I acknowledge the role of the Labour Party which ran the project for five years, Deputy Burton having introduced the card and Fianna Fáil having introduced legislation before that.
It has evolved since then.
There is a certain narrative at the moment that this is some sort of Fine Gael, Big Brother-style police state conspiracy. It is not, because Fine Gael has only had control of that Department for approximately three years. The public services card was an all-party effort and debates in the past show that all parties were very much in favour of it.

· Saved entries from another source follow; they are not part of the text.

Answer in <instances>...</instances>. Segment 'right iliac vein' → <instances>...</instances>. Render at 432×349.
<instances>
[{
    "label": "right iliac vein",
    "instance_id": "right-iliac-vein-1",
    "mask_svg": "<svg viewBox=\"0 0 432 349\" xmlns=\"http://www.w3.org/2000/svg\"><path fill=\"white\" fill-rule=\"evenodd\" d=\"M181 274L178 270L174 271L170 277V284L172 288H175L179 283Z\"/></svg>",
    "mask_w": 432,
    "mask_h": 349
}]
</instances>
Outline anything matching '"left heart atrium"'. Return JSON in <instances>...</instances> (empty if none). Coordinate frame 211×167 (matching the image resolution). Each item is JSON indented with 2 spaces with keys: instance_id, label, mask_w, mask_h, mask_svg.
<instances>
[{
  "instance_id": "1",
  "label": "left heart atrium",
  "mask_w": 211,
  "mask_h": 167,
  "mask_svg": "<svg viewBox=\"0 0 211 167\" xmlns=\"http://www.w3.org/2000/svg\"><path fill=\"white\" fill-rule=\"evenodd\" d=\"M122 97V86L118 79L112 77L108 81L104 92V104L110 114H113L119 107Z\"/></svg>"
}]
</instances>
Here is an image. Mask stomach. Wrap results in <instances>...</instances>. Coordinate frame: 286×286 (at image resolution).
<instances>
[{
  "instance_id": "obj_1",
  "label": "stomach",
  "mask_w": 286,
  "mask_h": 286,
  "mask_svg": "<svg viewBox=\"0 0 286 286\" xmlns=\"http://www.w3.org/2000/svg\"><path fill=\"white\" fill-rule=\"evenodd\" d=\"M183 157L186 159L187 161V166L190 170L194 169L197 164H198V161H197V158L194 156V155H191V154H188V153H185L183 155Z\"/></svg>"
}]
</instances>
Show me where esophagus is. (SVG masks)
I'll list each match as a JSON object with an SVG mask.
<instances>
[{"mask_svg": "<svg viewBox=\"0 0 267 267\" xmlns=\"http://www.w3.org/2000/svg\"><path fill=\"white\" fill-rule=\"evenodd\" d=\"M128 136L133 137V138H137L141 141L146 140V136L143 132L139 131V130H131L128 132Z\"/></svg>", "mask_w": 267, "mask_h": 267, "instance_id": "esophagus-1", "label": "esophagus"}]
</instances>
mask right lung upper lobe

The concept of the public services card was first launched in 1998. It does exactly what it says on the tin - it is a public services card. It is not only for social welfare services but for public services in general. It is absolutely not an identification card. It is prohibited in law for the gardaí to ask somebody to produce it. The whole point of a national identification card is that police can ask one for it. That has been prohibited in law and neither the Garda nor any private sector body cannot ask for it. The law contains a schedule of the exact public sector bodies that can ask for and use the card.
What about someone who is trying to get a passport?
It is all in the Social Welfare Consolidation Act 2005. The passport legislation is also covered in the specific legislation. It was always intended to be a public services card and that is why it is called that. That is why the legislation lists all the public service bodies that can use it.
What about if one is trying to get a passport or a Student Universal Support Ireland, SUSI, grant?
The legal advice from the Attorney General and a third party is very strong but if it has to be tested in the courts, so be it. I do not think appealing a judgment or a finding is somehow wrong.
The Government should bring in legislation to deal with the issue.
We do not need to bring in legislation because it is the view of the Attorney General and third party legal advice that the Social Welfare Consolidation Act 2005, as amended, covers the matter.
The statutory authority says otherwise.
To pick up on one other thing, it is not possible for us to appeal the report because it has no legal status or standing. We can only appeal an enforcement order and one has not issued from the Data Protection Commissioner; only a press release has issued.
Did the Attorney General or the Department seek third party legal advice?
The Department did. There was advice from the Department's counsel, the Attorney General and a third party, all of which was in agreement.